Tender 'Mother' reveals honesty
By Laura Flyer
Daily Arts Writer
Pedro Almodovar is back with his latest successful cinematic enterprise, "All About My Mother." He definitely provides a surfaced description of the film, calling it a "screwball drama." Rather, "All About My Mother" is intensely probing, magnanimously honest and touchingly praiseworthy of the unbreakable bonds of family and friends.
Almodovar's cast is bereft of popularized, glamorized stars; they are instead people who have been close to him throughout his life. His method of choosing actors may seem skewed, but it's not as though he made the wrong selections. His so-called "family" of actors are as individually unique as they are talented. For Almodovar, the cinema isn't a battleground to duel over the most flawlessly-skinned actor of the Hollywood lot. His picks are as honest and real as they come.
Honesty, indeed, stacks up falsity and triumphs. There is Manuela (Cecilia Roth) a hard-nosed woman who carries with her the weight of two deceased family members. Leaving her memories behind in Madrid, she attempts to start anew in Barcelona, hoping to settle some "unfinished business" with the husband who estranged her and her child (unborn at the time).
Immediately upon arriving she seeks out her old friend, La Agrado (her nickname due to her "agreeable nature" - a character played by Spanish nightclub performer Antonia San Juan). A cab takes Manuela to a circus-like encirclement of cars known as "The Field" - a situational hub for nightly prostitution. After rescuing Agrado from harassment by one of her customers, Manuela doesn't even flinch upon seeing her bloodied friend amidst such an environment. The two friends embrace and engage in chatty conversation, wholly engrossed in one another's comforting presence.
Agrado introduces Manuela to Sister Rosa, a seemingly devout nun who is committed to helping the disadvantaged.
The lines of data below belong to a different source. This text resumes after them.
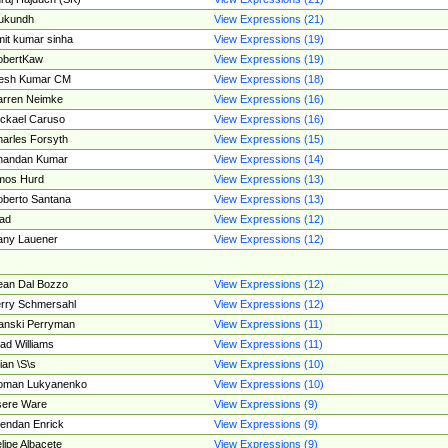
ukundh
View Expressions (21)
it kumar sinha
View Expressions (19)
obertKaw
View Expressions (19)
jesh Kumar CM
View Expressions (18)
rren Neimke
View Expressions (16)
ckael Caruso
View Expressions (16)
arles Forsyth
View Expressions (15)
handan Kumar
View Expressions (14)
mos Hurd
View Expressions (13)
berto Santana
View Expressions (13)
ad
View Expressions (12)
ny Lauener
View Expressions (12)
an Dal Bozzo
View Expressions (12)
rry Schmersahl
View Expressions (12)
anski Perryman
View Expressions (11)
ad Williams
View Expressions (11)
ian \S\s
View Expressions (10)
oman Lukyanenko
View Expressions (10)
sere Ware
View Expressions (9)
endan Enrick
View Expressions (9)
lipe Albacete
View Expressions (9)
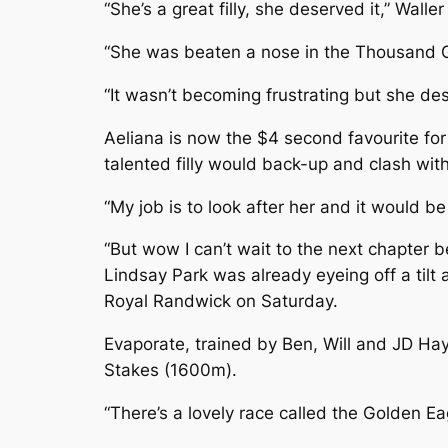
“She’s a great filly, she deserved it,” Waller
“She was beaten a nose in the Thousand Gu
“It wasn’t becoming frustrating but she des
Aeliana is now the $4 second favourite for 
talented filly would back-up and clash wi
“My job is to look after her and it would be
“But wow I can’t wait to the next chapter be
Lindsay Park was already eyeing off a tilt
Royal Randwick on Saturday.
Evaporate, trained by Ben, Will and JD H
Stakes (1600m).
“There’s a lovely race called the Golden Ea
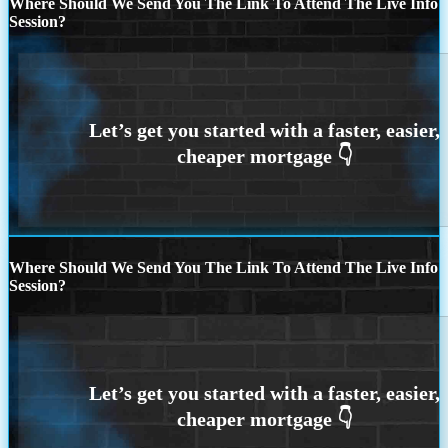
Where Should We Send You The Link To Attend The Live Info
Session?
Where Should We Send You The Link To Attend The Live Info
Session?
Though Rosa isn't as bull-headed as Manuela, she shares the same filial piety and lack of pretensions. She also is not as innocent as one would expect; it turns out that she and Manuela both shared the same man (before he became a woman) - Lola, who is also the bearer of Manuela's lost son, Esteban.
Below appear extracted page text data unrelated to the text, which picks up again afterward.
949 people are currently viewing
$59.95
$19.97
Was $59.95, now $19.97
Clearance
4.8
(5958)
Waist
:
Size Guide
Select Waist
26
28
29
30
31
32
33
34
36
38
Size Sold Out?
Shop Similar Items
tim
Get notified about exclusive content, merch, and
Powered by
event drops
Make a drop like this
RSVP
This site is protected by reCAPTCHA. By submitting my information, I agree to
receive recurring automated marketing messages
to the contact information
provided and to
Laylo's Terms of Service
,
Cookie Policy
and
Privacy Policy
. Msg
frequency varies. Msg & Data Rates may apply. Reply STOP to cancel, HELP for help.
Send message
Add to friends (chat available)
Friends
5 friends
Manuela, with the memory of her son still fresh in her mind, seeks emotional refuge in clinging to the theatrical production "A Streetcar Named Desire." The play is like a Shakespearean play-within-a-play, mirroring the tensions in "All About My Mother." Externally, it signals a flood of memories for Manuela; internally, it deals with characters in situations akin to those surrounding Manuela.
When Rosa becomes pregnant, Manuela does not hesitate to devote her energies into helping her. Rosa's mother, however, continually makes her relationship with Rosa difficult because she refuses to see her daughter in a true light, always begrudging her alternate choices in life. What makes Manuela and Rosa seem so fierce and enviable is not that they contrast those who judge others superficially, but that they consider those fakes a hostile influence on their well-being. Rosa does not waste her time bickering with her mother over issues that the elder will never come to understand. Likewise, Manuela refuses to have others undermine and condescend to her because of how she chose to lead her life.
Almodovar does not leave behind traces of humor so redolent in his 1988 film, "Women on the Verge of a Nervous Breakdown" in "All About My Mother." These characters endure multiple hardships, but they never forget about the importance of enjoying life's little pleasures. Almodovar puns on sexual innuendoes and mocks others' often heavy-handed perspectives. But most of all, the insufferable Blanche Dubois or Huma Rojo (Marisa Paredes), the actress who seems to mold into such a character, always have and will continue to "depend upon the kindness of strangers."
Originally on page 5 in the 2-8-2000 issue of the Daily.